If you’ll excuse the crudity of this example, I have a table like this…
TABLE [Balances] (
account_id NCHAR(20),
balance_date DATE,
balance INT,
next_balance_date DATE
)
… and I essentially want to do this query:
SELECT [t1].*, [t2].[balance] [next_balance]
FROM [Balances] [t1]
LEFT JOIN [Balances] [t2]
ON [t1].[next_balance_date] = [t2].[balance_date]
AND [t1].[account_id] = [t2].[account_id]
The problem is that no matter what index I try to put onto this table, SQL Server insists on doing a hash match. Which is slow on this large database.
And I currently have the following indexes:
NONCLUSTERED INDEX [idx_acc_date] ON [Balances] ([account_id] ASC, [balance_date] ASC)
NONCLUSTERED INDEX [idx_acc_nextdate] ON [Balances] ([account_id] ASC, [next_balance_date] ASC)
What indexes should I be creating to speed-up this query?
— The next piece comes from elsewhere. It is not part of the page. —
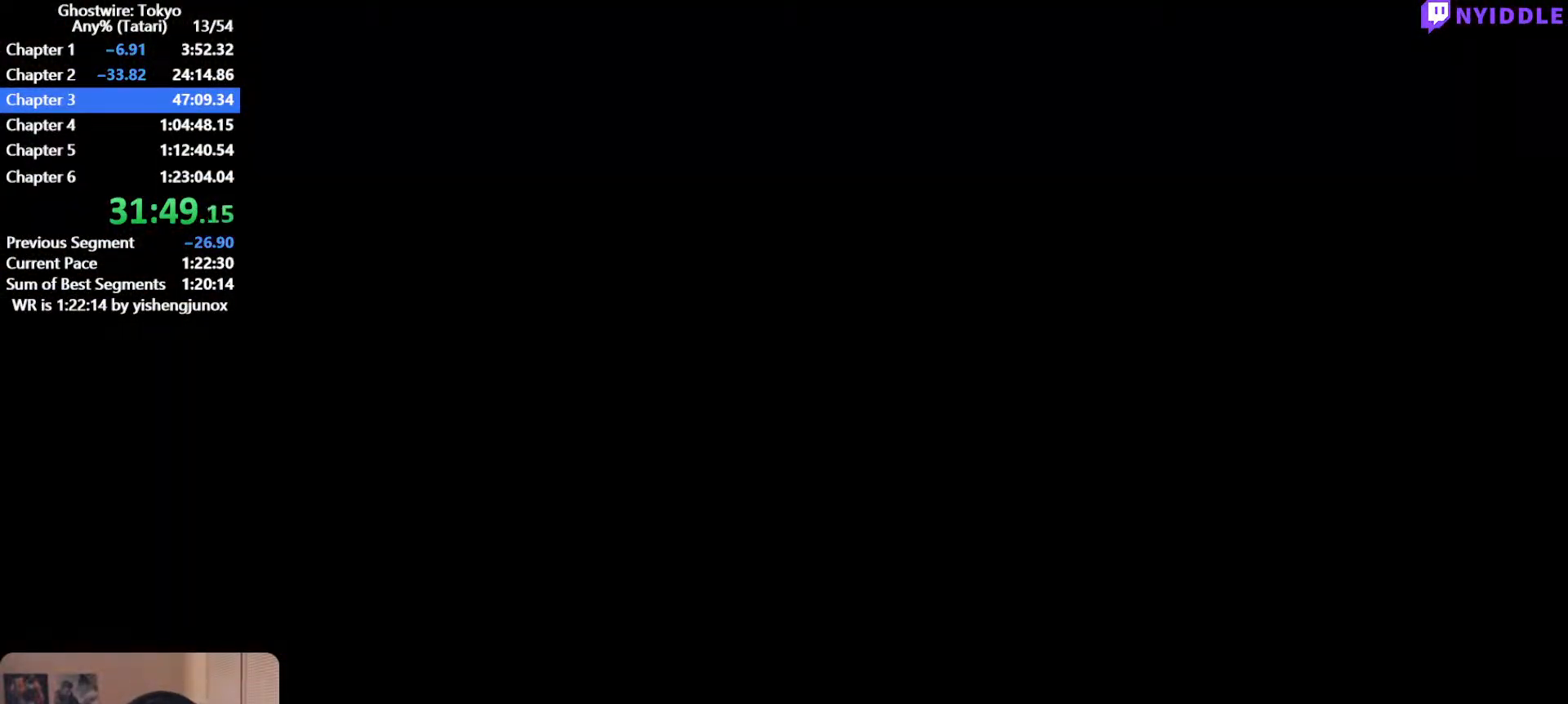
{"keys": ["shift", "w"], "mouse": [], "events": []}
(As a small note on the data – all of the balance_dates are as at month end, and therefore the same goes for the next_balance_date. Also, each account_id only has one entry at each balance_date.)
Answer :
There are 2 options:
1. Create clustered index by account_id. Delete all other indexes.
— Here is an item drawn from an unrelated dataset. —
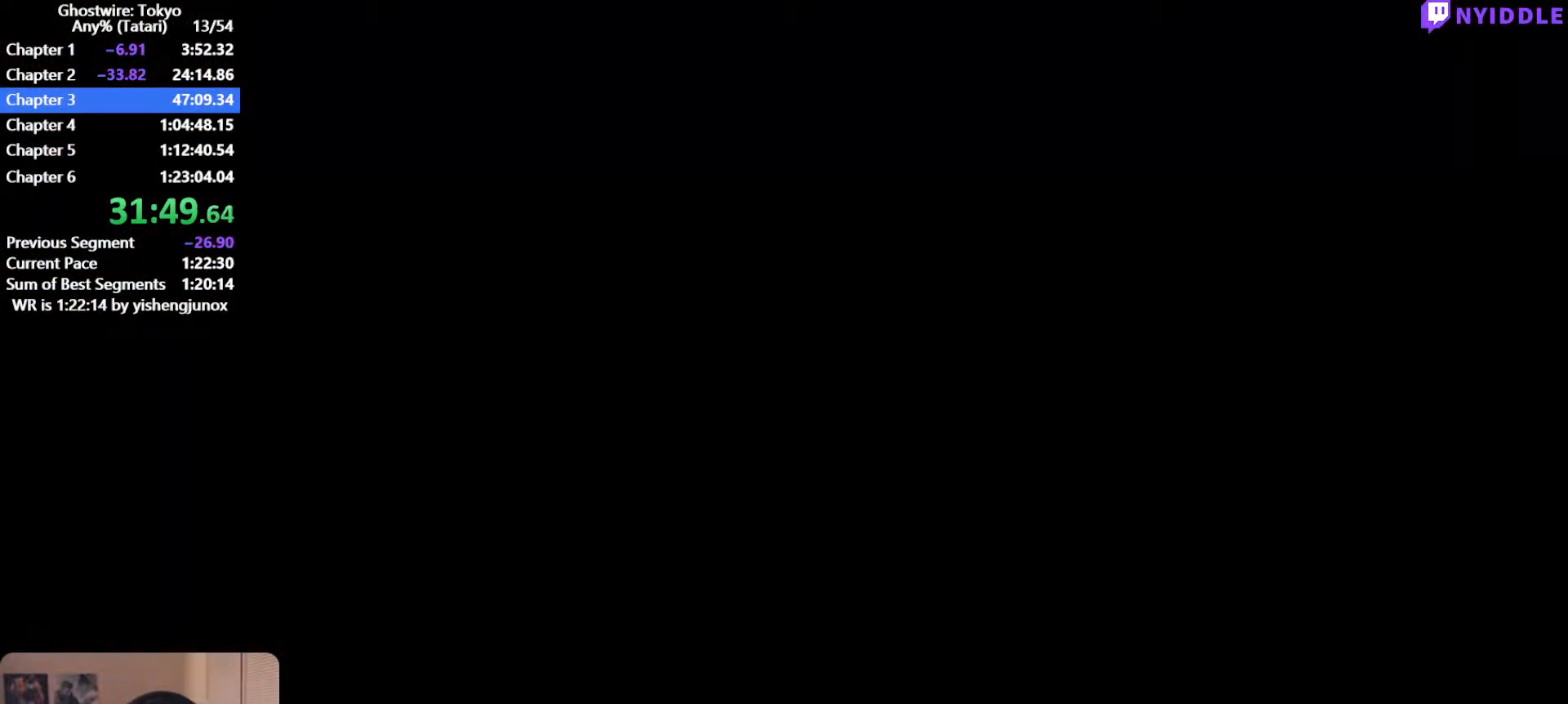
{"keys": ["shift", "w"], "mouse": [], "events": []}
2. Add new column Balance_ID INT IDENTITY(1,1)
and create clustered index on that column. Create another non-clustered index on ONLY one column account_id
.
The second option is more preferable because it is much faster. You join INT
only by 4 bytes. While your current queries join by 40 bytes. That means your current operation is 10 times more expensive.
Also, ask yourself couple of questions:
– Do you really need have Account_ID as Unicode?
– Can you convert Account_ID to INT or BIGINT?
Hopefully, you’ve got my point.
ADDITION:
- You create clustered index on only one column. Technically, you can do it on multiple, but the main goal to have it as short as possible.
- If you created clustered index on
account_id
you DO NOT NEED any other indexes on that column. - I can guess that your performance improved because before there was no Clustered index and indexes were so bad that SQL decided to do full table scan instead.
- Suggestion: read a book about Indexes, their differences and how they work.